DistilBART-XSUM-12-6

Property	Value
Author	sshleifer
Parameter Count	306M
Model Type	Summarization
Hugging Face	Model Repository
Inference Time	137ms
Speedup vs Baseline	1.68x

What is distilbart-xsum-12-6?

DistilBART-XSUM-12-6 is a knowledge-distilled version of the BART model specifically optimized for extreme summarization tasks. It achieves impressive performance with ROUGE-2 and ROUGE-L scores of 22.12 and 36.99 respectively, actually surpassing its larger baseline model while using fewer parameters and offering faster inference.

Implementation Details

The model architecture features 12 encoder layers and 6 decoder layers, hence the "12-6" naming convention. It's designed to be loaded using BartForConditionalGeneration.from_pretrained and represents an optimal balance between model size and performance.

306M parameters (25% reduction from baseline)
1.68x inference speedup compared to BART-large-xsum
Optimized for the XSUM dataset
137ms inference time per sample

Core Capabilities

Extreme summarization with state-of-the-art performance
Efficient inference with reduced computational requirements
Superior ROUGE scores compared to baseline model
Maintains quality while reducing model size

Frequently Asked Questions

Q: What makes this model unique?

This model achieves the remarkable feat of outperforming its larger parent model while being significantly more efficient.

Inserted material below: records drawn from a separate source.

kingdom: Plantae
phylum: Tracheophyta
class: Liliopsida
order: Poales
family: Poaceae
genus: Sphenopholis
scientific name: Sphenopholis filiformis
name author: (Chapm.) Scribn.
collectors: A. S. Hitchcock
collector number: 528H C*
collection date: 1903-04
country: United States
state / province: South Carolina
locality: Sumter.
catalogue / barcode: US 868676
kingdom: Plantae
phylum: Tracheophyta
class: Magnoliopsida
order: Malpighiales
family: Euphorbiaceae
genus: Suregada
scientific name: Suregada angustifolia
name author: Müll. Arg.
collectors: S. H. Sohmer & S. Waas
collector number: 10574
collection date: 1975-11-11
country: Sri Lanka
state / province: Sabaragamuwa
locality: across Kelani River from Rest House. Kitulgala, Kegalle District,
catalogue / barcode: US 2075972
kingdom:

With 306M parameters compared to the baseline's 406M, it delivers better ROUGE scores and 1.68x faster inference.

Q: What are the recommended use cases?

The model is specifically designed for extreme summarization tasks, particularly those similar to the XSUM dataset. It's ideal for applications requiring concise, high-quality summaries while maintaining computational efficiency.